Closed jfischoff closed 3 years ago
Could this work be avoided by shifting how we interact with Haddock as we discussed for a bit?
The direct serving of tarballs of documentation as generated by Haddock is too rigid for what we'd really like to be able to do - just getting a parsed AST back so the content can be rendered in a template of our choosing would be more ideal. This implies that we need build no docs, only run the parser on the source in the tarball and validate that.
What you are referring to are the results of the doc, which ideally would not be HTML, but some intermediate format from Haddock.
But what regardless what is produced we will still need a plan to coordinate the work, and make sure that only one version of the docs is uploaded.
We haddock is modified to produce an intermediate format, then we can have non-trusted, i.e anyone build the docs. At this point in the future, it will more important only a small number of the docs that are built are uploaded since we will have more builders and thus more bandwidth from them.
@jfischoff what I'm proposing wouldn't require a dedicated doc builder or asynchronous process at all, it would happen on upload. It wouldn't require building the package at all.
@bitemyapp Won't Template Haskell stand in the way of that goal?
@bitemyapp Ah I see. I also purposed this, and here are some reasons it is not ideal:
The other reason to use doc builders, is we will package builders online that can do the work for us, so we might as well use them.
@bitemyapp I don't think we can avoid actually doing more than merely parsing, as (beyond of stuff like TH and CPP) you also need to be able to perform name resolving (to find out where something reexported really comes from) as well as type-inferring if top-level type-signatures are incomplete. Also, some packages rely on non-trivial cabal configure
steps to create code and headers files, which then may affect the resulting code.
That is unfortunate, but makes sense. This should be useful regardless then, even if we can extract information via Haddock post-build later.
Also note that this plan covers coordinating builder clients that give us general build results, not just docs. So even in future if we can get haddock to produce data and have all clients upload that, this system is still useful for coordinating a pool of builder clients (think checking if things build & test results with various ghc/hp versions across a range of platforms).
Doc Builder Plan Notes
An attempt to record some conversations with @dcoutts
The idea is to ask all the (trusted) clients to build docs when building the packages. The clients upload a build report after the build has finished, with multiple components, one is a doc build report. Failure to receive a report after a timeout, will be is record as a failure.
The server will maintain a table for build results which could include doc result. Let's call it the Build Results table. It is possible this information is already stored in another table.
The server has a list of which platforms it prefers for the canonical copy of the docs for a package. We will call this the Preference List and it will stored in acid-state also. There will be CRUD operations for it from a REST API
Preference List
["ghc-7.6-windows-x86_64", ...]
The server will maintain a table in acid-state that has the docs it is looking for from the clients. The Doc Want table.

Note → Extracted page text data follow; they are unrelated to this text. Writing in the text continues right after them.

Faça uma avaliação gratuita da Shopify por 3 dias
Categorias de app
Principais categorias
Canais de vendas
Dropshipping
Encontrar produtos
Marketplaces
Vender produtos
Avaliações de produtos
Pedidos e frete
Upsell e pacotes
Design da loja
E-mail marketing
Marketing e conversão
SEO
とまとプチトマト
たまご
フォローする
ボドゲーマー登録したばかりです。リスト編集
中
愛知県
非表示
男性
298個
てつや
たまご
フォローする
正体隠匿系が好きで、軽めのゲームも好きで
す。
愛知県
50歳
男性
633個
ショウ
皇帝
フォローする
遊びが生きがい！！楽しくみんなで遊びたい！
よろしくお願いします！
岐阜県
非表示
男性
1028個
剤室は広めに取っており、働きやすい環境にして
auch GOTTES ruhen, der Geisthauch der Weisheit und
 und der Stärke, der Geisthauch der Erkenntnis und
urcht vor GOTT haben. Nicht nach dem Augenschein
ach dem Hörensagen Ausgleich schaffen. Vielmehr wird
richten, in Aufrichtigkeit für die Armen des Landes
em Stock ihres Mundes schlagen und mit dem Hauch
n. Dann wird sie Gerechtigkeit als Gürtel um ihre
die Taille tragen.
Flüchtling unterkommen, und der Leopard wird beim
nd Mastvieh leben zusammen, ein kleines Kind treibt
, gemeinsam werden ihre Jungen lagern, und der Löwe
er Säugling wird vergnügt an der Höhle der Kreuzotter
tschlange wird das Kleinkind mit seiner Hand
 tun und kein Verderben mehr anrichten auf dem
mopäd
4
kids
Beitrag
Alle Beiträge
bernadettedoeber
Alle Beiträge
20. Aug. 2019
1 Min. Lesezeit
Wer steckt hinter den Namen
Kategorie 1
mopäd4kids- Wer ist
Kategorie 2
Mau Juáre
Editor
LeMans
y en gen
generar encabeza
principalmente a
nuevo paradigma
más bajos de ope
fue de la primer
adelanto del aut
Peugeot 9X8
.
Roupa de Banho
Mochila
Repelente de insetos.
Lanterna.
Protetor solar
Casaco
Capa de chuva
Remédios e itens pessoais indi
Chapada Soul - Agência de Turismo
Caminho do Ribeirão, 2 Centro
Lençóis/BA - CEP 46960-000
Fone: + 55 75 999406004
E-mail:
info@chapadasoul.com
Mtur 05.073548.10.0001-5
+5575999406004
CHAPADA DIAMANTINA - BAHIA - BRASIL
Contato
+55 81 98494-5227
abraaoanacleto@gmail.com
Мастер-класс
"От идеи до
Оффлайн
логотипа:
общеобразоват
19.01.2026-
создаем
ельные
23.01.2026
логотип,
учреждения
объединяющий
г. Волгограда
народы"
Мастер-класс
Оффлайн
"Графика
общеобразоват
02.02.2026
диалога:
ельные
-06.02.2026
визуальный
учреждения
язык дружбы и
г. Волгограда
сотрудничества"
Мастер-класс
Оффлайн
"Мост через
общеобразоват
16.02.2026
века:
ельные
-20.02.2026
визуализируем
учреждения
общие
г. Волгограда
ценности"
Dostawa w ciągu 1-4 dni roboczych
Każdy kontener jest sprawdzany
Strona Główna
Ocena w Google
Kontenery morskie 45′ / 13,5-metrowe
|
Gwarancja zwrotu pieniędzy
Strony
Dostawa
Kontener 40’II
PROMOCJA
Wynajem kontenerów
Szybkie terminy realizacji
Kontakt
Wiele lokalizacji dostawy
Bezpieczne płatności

The table will have two columns
When a package is queued to build, the highest precedence entry is added to the Doc Want table.

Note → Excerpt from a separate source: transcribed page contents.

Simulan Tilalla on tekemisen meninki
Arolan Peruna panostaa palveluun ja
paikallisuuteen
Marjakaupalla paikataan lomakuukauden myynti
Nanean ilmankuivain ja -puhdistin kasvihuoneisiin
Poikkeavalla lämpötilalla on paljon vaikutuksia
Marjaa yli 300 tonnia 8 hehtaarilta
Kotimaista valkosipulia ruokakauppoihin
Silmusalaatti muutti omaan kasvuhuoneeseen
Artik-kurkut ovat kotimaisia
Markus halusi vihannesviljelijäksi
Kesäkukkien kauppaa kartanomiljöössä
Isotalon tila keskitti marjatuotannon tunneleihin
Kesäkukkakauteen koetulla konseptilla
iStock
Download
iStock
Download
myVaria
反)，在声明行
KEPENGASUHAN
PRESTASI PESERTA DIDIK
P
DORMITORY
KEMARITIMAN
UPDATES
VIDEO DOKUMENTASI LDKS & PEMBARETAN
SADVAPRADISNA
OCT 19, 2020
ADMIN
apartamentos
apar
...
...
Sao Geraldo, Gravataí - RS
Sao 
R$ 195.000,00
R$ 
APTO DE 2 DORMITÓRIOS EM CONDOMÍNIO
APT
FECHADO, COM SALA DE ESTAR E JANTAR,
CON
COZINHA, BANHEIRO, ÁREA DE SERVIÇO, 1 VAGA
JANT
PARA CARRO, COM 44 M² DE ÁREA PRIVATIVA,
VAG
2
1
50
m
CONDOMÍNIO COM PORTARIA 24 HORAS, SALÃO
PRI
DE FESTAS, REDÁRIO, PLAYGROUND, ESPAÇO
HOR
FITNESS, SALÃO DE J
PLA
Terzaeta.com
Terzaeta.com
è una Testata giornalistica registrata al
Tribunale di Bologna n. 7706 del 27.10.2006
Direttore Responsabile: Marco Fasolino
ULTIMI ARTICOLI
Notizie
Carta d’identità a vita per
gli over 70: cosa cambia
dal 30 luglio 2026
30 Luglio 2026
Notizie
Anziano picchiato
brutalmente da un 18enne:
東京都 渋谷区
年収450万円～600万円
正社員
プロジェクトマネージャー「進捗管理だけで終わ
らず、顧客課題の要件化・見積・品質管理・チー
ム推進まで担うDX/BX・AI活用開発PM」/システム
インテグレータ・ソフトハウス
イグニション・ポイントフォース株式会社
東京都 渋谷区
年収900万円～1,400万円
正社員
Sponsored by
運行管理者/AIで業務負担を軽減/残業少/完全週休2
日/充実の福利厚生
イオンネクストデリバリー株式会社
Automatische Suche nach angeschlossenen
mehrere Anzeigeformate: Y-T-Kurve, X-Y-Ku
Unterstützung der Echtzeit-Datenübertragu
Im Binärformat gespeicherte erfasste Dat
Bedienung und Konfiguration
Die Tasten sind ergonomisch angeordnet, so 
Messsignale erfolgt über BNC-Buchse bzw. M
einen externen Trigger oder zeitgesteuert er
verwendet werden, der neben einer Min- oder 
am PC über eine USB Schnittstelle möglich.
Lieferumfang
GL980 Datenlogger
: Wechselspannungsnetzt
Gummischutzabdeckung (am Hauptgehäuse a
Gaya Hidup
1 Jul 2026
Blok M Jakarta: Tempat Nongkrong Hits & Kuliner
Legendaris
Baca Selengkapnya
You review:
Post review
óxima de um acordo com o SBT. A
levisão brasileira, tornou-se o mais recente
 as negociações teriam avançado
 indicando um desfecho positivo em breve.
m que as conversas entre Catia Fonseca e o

When a client reports a failure:
It is possible that all three steps must be part of a atomic transaction, to keep the server from being in an invalid state.
Periodically the clients will poll the Doc Want table via a GET and upload the instances of the docs that they (the build clients) have that the server also wants.

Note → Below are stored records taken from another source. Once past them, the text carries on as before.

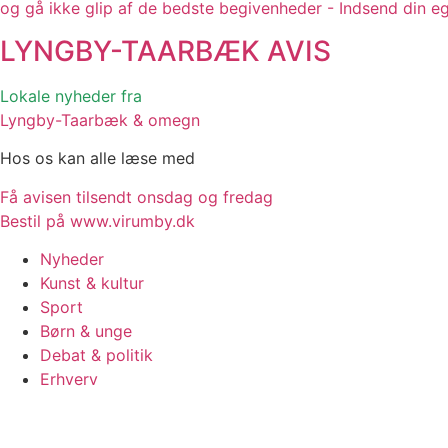
og gå ikke glip af de bedste begivenheder - Indsend din e
LYNGBY-TAARBÆK
AVIS
Lokale nyheder fra
Lyngby-Taarbæk & omegn
Hos os kan alle læse med
Få avisen tilsendt onsdag og fredag
Bestil på www.virumby.dk
Nyheder
Kunst & kultur
Sport
Børn & unge
Debat & politik
Erhverv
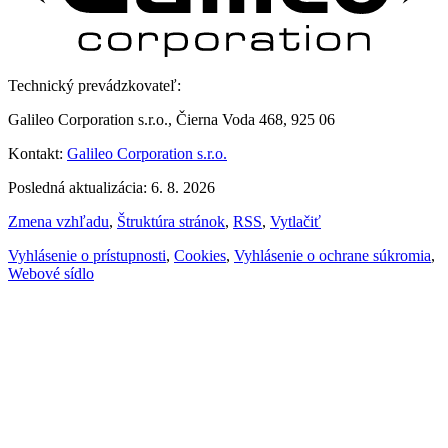
Technický prevádzkovateľ:
Galileo Corporation s.r.o., Čierna Voda 468, 925 06
Kontakt:
Galileo Corporation s.r.o.
Posledná aktualizácia: 6. 8. 2026
Zmena vzhľadu
,
Štruktúra stránok
,
RSS
,
Vytlačiť
Vyhlásenie o prístupnosti
,
Cookies
,
Vyhlásenie o ochrane súkromia
,
Webové sídlo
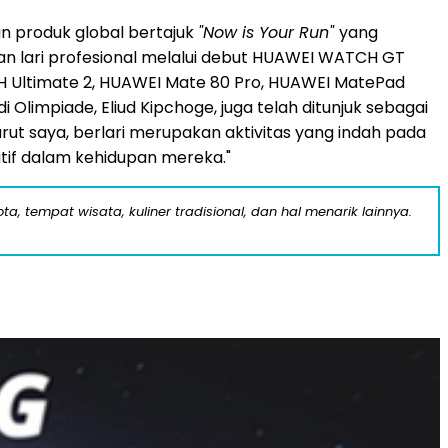
n produk global bertajuk
"Now is Your Run"
yang
ngan lari profesional melalui debut HUAWEI WATCH GT
H Ultimate 2, HUAWEI Mate 80 Pro, HUAWEI MatePad
 Olimpiade, Eliud Kipchoge, juga telah ditunjuk sebagai
rut saya, berlari merupakan aktivitas yang indah pada
itif dalam kehidupan mereka."
a, tempat wisata, kuliner tradisional, dan hal menarik lainnya.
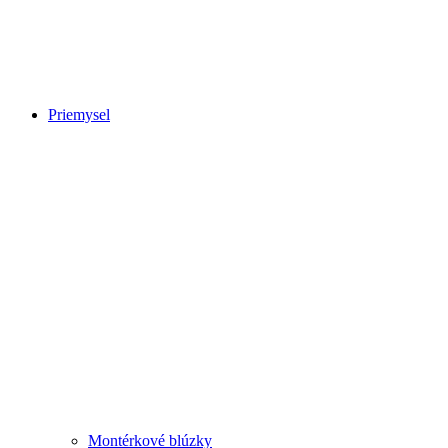
Priemysel
Montérkové blúzky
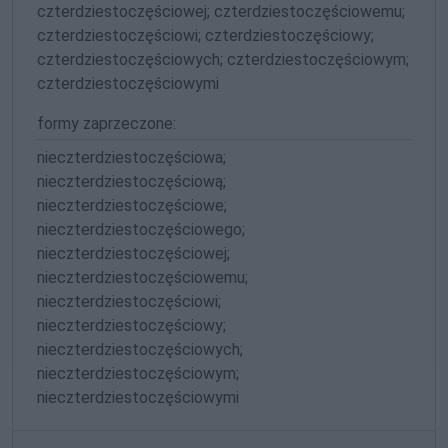
czterdziestoczęściowej; czterdziestoczęściowemu;
czterdziestoczęściowi; czterdziestoczęściowy;
czterdziestoczęściowych; czterdziestoczęściowym;
czterdziestoczęściowymi
formy zaprzeczone:
nieczterdziestoczęściowa;
nieczterdziestoczęściową;
nieczterdziestoczęściowe;
nieczterdziestoczęściowego;
nieczterdziestoczęściowej;
nieczterdziestoczęściowemu;
nieczterdziestoczęściowi;
nieczterdziestoczęściowy;
nieczterdziestoczęściowych;
nieczterdziestoczęściowym;
nieczterdziestoczęściowymi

When the Docs have been successfully uploaded they are removed from the Doc Want table, and success is returned to the client.
There optimizations that can be made, but for the first pass it's important it is correct, durable, and resilient to failure.
One area I am worried about, is the possibility that the server will have an entry in the Doc Want table that has failed.
I think some more thought can help prevent this, or reduce the probability, but it is also worth thinking of a system that can detect this invalid state potentially in production.